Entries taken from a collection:
* * * * * * *

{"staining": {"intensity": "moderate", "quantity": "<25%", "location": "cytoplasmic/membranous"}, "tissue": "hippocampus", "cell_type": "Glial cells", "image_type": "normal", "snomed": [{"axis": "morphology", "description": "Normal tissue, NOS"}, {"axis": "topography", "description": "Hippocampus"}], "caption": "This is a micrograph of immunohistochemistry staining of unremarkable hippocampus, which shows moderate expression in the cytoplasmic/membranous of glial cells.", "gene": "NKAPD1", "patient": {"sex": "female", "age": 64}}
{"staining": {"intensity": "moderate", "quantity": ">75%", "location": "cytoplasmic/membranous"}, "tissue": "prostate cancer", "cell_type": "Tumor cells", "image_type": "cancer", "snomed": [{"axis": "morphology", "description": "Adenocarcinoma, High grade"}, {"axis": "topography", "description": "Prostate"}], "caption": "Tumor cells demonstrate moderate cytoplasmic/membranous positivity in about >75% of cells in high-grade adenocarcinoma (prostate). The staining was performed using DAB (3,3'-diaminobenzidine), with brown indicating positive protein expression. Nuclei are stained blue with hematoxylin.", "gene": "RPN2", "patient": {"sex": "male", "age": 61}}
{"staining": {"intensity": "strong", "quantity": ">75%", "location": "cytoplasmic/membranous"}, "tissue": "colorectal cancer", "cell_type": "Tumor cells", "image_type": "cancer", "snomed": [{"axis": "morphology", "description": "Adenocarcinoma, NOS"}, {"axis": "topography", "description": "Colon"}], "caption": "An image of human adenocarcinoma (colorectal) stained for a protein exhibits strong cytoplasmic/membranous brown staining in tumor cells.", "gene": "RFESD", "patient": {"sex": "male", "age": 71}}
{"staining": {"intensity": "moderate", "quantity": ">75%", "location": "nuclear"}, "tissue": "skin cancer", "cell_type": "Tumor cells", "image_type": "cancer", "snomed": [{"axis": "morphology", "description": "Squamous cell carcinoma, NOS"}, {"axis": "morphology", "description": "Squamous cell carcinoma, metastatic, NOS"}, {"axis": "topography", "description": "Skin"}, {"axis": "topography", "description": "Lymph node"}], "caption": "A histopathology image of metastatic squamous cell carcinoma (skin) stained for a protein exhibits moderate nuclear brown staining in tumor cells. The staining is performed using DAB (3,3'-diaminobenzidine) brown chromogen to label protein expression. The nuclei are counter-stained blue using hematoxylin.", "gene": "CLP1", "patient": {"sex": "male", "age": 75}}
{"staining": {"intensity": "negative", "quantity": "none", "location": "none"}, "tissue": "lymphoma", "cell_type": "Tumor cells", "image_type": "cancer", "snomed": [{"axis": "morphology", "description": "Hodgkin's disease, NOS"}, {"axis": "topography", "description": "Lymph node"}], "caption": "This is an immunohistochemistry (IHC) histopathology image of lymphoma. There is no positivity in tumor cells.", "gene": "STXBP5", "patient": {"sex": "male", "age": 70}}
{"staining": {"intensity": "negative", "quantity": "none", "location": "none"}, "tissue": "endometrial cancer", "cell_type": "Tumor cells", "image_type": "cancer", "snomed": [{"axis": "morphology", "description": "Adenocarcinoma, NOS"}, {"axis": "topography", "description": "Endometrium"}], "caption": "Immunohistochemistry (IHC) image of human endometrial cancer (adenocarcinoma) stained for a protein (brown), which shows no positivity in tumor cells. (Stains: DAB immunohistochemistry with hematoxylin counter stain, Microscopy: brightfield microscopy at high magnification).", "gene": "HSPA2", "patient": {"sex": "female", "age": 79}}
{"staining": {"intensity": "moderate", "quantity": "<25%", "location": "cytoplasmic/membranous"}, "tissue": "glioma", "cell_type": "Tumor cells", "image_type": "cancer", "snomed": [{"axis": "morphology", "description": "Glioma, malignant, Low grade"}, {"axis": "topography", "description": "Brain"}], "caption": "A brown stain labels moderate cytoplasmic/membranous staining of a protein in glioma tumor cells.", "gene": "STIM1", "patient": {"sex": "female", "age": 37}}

* * * * * * *

Exercise requirements:
Every line above needs to be retyped exactly.

Completed task:
{"staining": {"intensity": "moderate", "quantity": "<25%", "location": "cytoplasmic/membranous"}, "tissue": "hippocampus", "cell_type": "Glial cells", "image_type": "normal", "snomed": [{"axis": "morphology", "description": "Normal tissue, NOS"}, {"axis": "topography", "description": "Hippocampus"}], "caption": "This is a micrograph of immunohistochemistry staining of unremarkable hippocampus, which shows moderate expression in the cytoplasmic/membranous of glial cells.", "gene": "NKAPD1", "patient": {"sex": "female", "age": 64}}
{"staining": {"intensity": "moderate", "quantity": ">75%", "location": "cytoplasmic/membranous"}, "tissue": "prostate cancer", "cell_type": "Tumor cells", "image_type": "cancer", "snomed": [{"axis": "morphology", "description": "Adenocarcinoma, High grade"}, {"axis": "topography", "description": "Prostate"}], "caption": "Tumor cells demonstrate moderate cytoplasmic/membranous positivity in about >75% of cells in high-grade adenocarcinoma (prostate). The staining was performed using DAB (3,3'-diaminobenzidine), with brown indicating positive protein expression. Nuclei are stained blue with hematoxylin.", "gene": "RPN2", "patient": {"sex": "male", "age": 61}}
{"staining": {"intensity": "strong", "quantity": ">75%", "location": "cytoplasmic/membranous"}, "tissue": "colorectal cancer", "cell_type": "Tumor cells", "image_type": "cancer", "snomed": [{"axis": "morphology", "description": "Adenocarcinoma, NOS"}, {"axis": "topography", "description": "Colon"}], "caption": "An image of human adenocarcinoma (colorectal) stained for a protein exhibits strong cytoplasmic/membranous brown staining in tumor cells.", "gene": "RFESD", "patient": {"sex": "male", "age": 71}}
{"staining": {"intensity": "moderate", "quantity": ">75%", "location": "nuclear"}, "tissue": "skin cancer", "cell_type": "Tumor cells", "image_type": "cancer", "snomed": [{"axis": "morphology", "description": "Squamous cell carcinoma, NOS"}, {"axis": "morphology", "description": "Squamous cell carcinoma, metastatic, NOS"}, {"axis": "topography", "description": "Skin"}, {"axis": "topography", "description": "Lymph node"}], "caption": "A histopathology image of metastatic squamous cell carcinoma (skin) stained for a protein exhibits moderate nuclear brown staining in tumor cells. The staining is performed using DAB (3,3'-diaminobenzidine) brown chromogen to label protein expression. The nuclei are counter-stained blue using hematoxylin.", "gene": "CLP1", "patient": {"sex": "male", "age": 75}}
{"staining": {"intensity": "negative", "quantity": "none", "location": "none"}, "tissue": "lymphoma", "cell_type": "Tumor cells", "image_type": "cancer", "snomed": [{"axis": "morphology", "description": "Hodgkin's disease, NOS"}, {"axis": "topography", "description": "Lymph node"}], "caption": "This is an immunohistochemistry (IHC) histopathology image of lymphoma. There is no positivity in tumor cells.", "gene": "STXBP5", "patient": {"sex": "male", "age": 70}}
{"staining": {"intensity": "negative", "quantity": "none", "location": "none"}, "tissue": "endometrial cancer", "cell_type": "Tumor cells", "image_type": "cancer", "snomed": [{"axis": "morphology", "description": "Adenocarcinoma, NOS"}, {"axis": "topography", "description": "Endometrium"}], "caption": "Immunohistochemistry (IHC) image of human endometrial cancer (adenocarcinoma) stained for a protein (brown), which shows no positivity in tumor cells. (Stains: DAB immunohistochemistry with hematoxylin counter stain, Microscopy: brightfield microscopy at high magnification).", "gene": "HSPA2", "patient": {"sex": "female", "age": 79}}
{"staining": {"intensity": "moderate", "quantity": "<25%", "location": "cytoplasmic/membranous"}, "tissue": "glioma", "cell_type": "Tumor cells", "image_type": "cancer", "snomed": [{"axis": "morphology", "description": "Glioma, malignant, Low grade"}, {"axis": "topography", "description": "Brain"}], "caption": "A brown stain labels moderate cytoplasmic/membranous staining of a protein in glioma tumor cells.", "gene": "STIM1", "patient": {"sex": "female", "age": 37}}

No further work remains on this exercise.